* [Required action]:
Every line holding the string "estimates" is to be copied from the entries below.

(Collected data)

------------------------

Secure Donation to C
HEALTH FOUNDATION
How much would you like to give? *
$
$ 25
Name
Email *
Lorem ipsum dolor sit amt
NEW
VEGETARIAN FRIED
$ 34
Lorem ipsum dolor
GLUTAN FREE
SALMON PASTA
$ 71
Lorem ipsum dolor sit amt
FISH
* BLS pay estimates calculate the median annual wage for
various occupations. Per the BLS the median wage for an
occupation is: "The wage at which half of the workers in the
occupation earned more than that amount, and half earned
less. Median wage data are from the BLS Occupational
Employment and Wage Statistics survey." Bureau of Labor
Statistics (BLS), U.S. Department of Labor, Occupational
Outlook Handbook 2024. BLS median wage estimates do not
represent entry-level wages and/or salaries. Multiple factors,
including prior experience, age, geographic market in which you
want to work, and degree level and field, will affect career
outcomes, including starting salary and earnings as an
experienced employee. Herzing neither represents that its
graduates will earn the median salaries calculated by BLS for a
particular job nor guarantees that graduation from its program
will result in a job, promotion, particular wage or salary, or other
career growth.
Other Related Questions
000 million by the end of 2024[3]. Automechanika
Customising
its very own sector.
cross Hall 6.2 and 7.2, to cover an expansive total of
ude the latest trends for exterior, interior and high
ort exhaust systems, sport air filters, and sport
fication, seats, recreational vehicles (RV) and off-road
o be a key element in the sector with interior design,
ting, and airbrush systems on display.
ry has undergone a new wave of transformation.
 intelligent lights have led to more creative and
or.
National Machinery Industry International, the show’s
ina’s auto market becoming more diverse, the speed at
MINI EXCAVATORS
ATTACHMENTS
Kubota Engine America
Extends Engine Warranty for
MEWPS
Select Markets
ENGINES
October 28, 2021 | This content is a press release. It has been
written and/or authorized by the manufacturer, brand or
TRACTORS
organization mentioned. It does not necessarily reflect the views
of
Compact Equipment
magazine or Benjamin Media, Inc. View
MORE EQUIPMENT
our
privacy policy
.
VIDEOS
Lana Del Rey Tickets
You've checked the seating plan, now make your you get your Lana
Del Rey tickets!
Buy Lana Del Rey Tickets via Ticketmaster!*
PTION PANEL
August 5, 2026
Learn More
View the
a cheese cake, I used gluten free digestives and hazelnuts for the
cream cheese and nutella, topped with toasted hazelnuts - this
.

------------------------

* [Exercise output]:
* BLS pay estimates calculate the median annual wage for
Outlook Handbook 2024. BLS median wage estimates do not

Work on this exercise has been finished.